[[1]] The Invasion of the Crimea. Sixth edition.
NICOLAS KIRÉEFF
I saw it stated in the newspapers a short time back that a German officer and some hundred and fifty men had surrendered to the British, stating that he and his men would probably be of more use to Germany alive than dead. When I think of the tragedy surrounding the death of my brother, Nicholas Kiréeff, I can now see that he served Russia better by his death than he could by living for her.
The news of his heroic fall passed from one end of Russia to the other like the notes of a bugle calling an army into being. But for his death my own humble efforts to bring about a better understanding between two great nations might possibly never have been attempted. There is probably no evil out of which good cannot be formed.

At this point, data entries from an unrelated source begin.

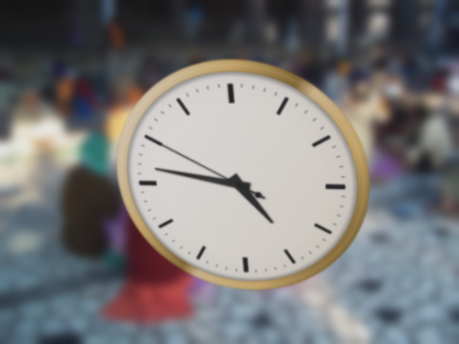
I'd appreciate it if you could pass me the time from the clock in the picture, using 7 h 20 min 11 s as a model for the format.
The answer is 4 h 46 min 50 s
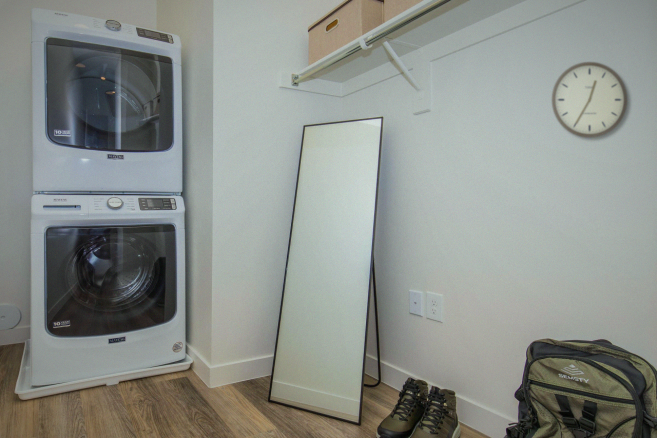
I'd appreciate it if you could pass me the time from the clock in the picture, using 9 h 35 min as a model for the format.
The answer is 12 h 35 min
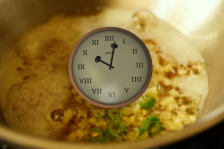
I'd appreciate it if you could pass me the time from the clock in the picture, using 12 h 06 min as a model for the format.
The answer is 10 h 02 min
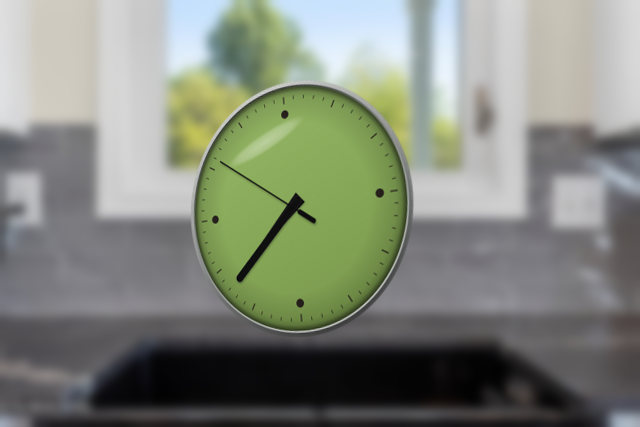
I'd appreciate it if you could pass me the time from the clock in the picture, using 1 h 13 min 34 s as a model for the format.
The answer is 7 h 37 min 51 s
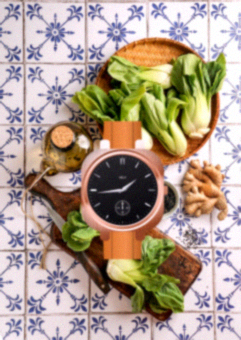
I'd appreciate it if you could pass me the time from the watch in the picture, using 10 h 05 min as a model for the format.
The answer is 1 h 44 min
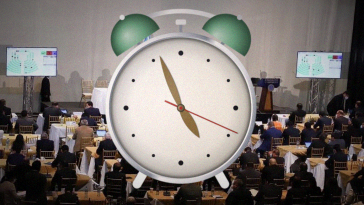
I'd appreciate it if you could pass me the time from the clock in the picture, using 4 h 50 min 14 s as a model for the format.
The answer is 4 h 56 min 19 s
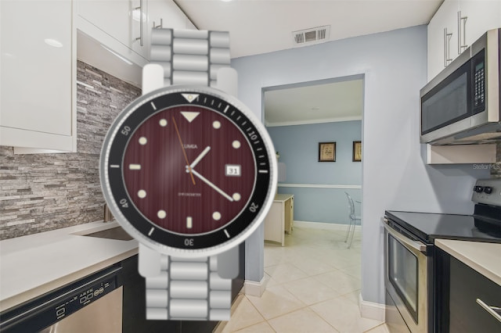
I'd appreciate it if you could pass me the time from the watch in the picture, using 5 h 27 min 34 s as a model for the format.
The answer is 1 h 20 min 57 s
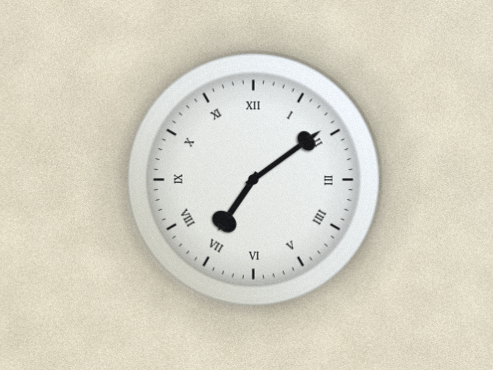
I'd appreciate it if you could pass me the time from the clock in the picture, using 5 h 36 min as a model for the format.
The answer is 7 h 09 min
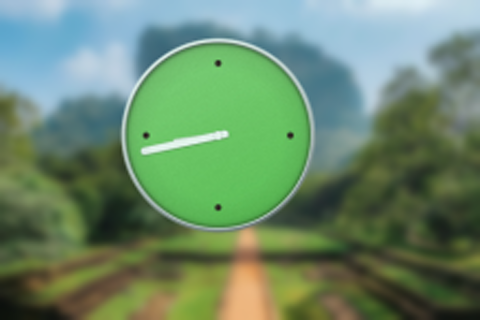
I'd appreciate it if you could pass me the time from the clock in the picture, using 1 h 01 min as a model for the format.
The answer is 8 h 43 min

The effect of my brother's death was instantaneous and electrical. He was the first Russian volunteer to fall in the cause of freedom, the cause that people in Great Britain could not or would not understand. Officers and men of the Russian army clamoured to go to the front. By giving his life freely for the sake of his conscience, my brother was the instrument of Russia doing one of the finest things that any nation has ever done.
Kinglake has written:
"It may be that the grandeur of the young colonel's form and stature, and the sight of the blood, showing vividly on his white attire, added something extraneous and weird to the sentiment which might well be inspired by witnessing his personal heroism ... but, be that as it may, the actual result was that accounts of the incident—accounts growing every day more and more marvellous—flew so swiftly from city to city, from village to village, that before seven days had passed, the smouldering fire of Russian enthusiasm leapt up into a dangerous flame. Under countless green domes, big and small, priests fiercely chanting the 'Requiem' for a young hero's soul, and setting forth the glory of dying in defence of 'syn-orthodox' brethren, drew warlike responses from men who—whilst still in cathedral or church—cried aloud that they, too, would go where the young Kiréeff had gone; and so many of them hastened to keep their word, that before long a flood of volunteers from many parts of Russia was pouring fast into Belgrade. To sustain the once kindled enthusiasm apt means were taken. The simple photograph, representing the young Kiréeff's noble features, soon expanded to large-sized portraits; and Fable then springing forward in the Path of Truth, but transcending it with the swiftness of our modern appliances, there was constituted in a strangely short time one of those stirring legends which used to be the growth of long years—a legend half warlike, half superstitious, which exalted its really tall hero to the dimensions of a giant, and showed him piling up hecatombs by a mighty slaughter of Turks."[[2]]
[[2]] The Invasion of the Crimea. Sixth edition.